2. The bipolar output socket has two banana jacks in a horizontal line that accommodate two bipolar electrode banana pins from a molded bipolar electrode cable plug or from the flying lead cables.
Because banana pins on flying lead cables have no orientation or spacing constraints, they can be easily inserted into any two of the three monopolar jacks. Further, due to the fact that many ESUs have two monopolar sockets, the potential for misconnection remains even if one of the monopolar sockets is occupied by a molded electrode cable plug.
There are three possible ways to misconnect the two banana pins of a flying lead cable into the three available monopolar jacks. In two of these combinations (i.e., when plugged into one of the cut or coagulation mode jacks as well as the active current jack), monopolar current may be delivered through the bipolar instrument when its tips touch or when it closes around tissue with a low enough impedance to conduct the electrosurgical current. In these circumstances, if a return electrode is plugged into the generator and in contact with the patient, as is typical for monopolar operation, the ESU will detect a completed monopolar patient circuit and may inadvertently activate.
ECRI Institute Recommendations
1. The surest way to prevent this problem is to discard disposable and reusable bipolar electrodes with flying lead cables and replace them only with bipolar electrode cables that have a molded plug. These cables cannot be plugged into monopolar output sockets.
2. ECRI Institute recognizes that in very limited circumstances, the above recommendation may not be feasible. That is, some facilities may still own older, specialized bipolar ESUs (e.g., surgeon-preference generators for neurological applications) that do not feature the standard bipolar-jack spacing found on most modern ESUs, and thus require the use of flying lead cables.

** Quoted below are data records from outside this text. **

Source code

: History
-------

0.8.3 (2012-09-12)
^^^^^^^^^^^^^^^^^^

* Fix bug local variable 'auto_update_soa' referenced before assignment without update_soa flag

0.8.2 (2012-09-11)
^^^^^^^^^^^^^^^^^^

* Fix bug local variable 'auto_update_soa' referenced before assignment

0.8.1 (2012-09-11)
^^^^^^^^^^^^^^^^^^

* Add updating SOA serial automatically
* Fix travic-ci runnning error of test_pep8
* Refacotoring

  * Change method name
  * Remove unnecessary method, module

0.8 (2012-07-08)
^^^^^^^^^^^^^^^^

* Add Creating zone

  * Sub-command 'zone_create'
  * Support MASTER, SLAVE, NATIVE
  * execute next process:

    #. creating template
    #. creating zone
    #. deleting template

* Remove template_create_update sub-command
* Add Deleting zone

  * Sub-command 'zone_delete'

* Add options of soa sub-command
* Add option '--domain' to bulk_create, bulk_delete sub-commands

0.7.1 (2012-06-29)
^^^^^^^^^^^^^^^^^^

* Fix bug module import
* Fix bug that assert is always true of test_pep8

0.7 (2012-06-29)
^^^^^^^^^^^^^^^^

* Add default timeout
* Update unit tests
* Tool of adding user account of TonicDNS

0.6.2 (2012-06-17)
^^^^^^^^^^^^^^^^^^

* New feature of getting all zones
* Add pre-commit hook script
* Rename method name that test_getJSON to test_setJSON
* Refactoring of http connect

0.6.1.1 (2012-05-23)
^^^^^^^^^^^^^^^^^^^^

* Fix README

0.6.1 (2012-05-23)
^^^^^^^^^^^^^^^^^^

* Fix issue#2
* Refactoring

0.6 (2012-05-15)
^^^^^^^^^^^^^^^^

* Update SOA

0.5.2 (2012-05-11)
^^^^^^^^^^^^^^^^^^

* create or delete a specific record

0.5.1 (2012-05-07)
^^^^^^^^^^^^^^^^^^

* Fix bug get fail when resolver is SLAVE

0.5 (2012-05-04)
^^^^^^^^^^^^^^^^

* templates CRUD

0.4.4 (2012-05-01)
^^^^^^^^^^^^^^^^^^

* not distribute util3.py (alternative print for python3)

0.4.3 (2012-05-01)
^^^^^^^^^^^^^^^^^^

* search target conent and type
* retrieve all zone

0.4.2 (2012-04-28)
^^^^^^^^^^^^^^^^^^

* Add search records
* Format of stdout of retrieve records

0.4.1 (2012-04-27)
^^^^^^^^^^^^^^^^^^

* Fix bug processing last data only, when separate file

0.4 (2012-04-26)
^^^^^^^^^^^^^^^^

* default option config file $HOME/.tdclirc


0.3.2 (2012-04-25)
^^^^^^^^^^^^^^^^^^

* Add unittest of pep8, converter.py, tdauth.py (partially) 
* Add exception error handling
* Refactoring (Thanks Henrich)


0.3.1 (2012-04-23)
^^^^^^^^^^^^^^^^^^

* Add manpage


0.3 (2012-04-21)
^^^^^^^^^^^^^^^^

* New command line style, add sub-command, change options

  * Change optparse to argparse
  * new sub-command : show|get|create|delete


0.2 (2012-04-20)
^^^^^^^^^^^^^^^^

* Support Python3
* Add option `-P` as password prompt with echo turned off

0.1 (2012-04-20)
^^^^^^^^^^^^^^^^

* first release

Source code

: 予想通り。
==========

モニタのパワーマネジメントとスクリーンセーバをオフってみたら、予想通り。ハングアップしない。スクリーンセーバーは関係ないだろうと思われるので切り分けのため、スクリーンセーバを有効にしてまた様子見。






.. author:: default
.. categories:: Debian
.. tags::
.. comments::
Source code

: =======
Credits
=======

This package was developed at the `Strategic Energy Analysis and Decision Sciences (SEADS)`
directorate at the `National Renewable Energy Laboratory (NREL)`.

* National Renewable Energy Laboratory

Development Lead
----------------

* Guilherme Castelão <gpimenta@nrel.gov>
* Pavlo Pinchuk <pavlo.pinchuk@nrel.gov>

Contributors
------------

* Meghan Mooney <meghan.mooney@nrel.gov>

If your facility uses these units:
a) Segregate them and their flying lead cables from any monopolar or monopolar/bipolar general-purpose ESUs so that their cables cannot be accidentally misconnected.
b) Do not use these specialty bipolar units if there is an alternative energy source that can perform the same function.
c) Plan for the replacement and retirement of units that require flying lead cables.
d) After retiring the units, discard any reusable or disposable flying lead cables that have been purchased for use with them.
3. Regardless of the type of ESU used, always be aware of the specific tones and indicators associated with activation of particular ESU outputs (e.g., cut, coag, bipolar).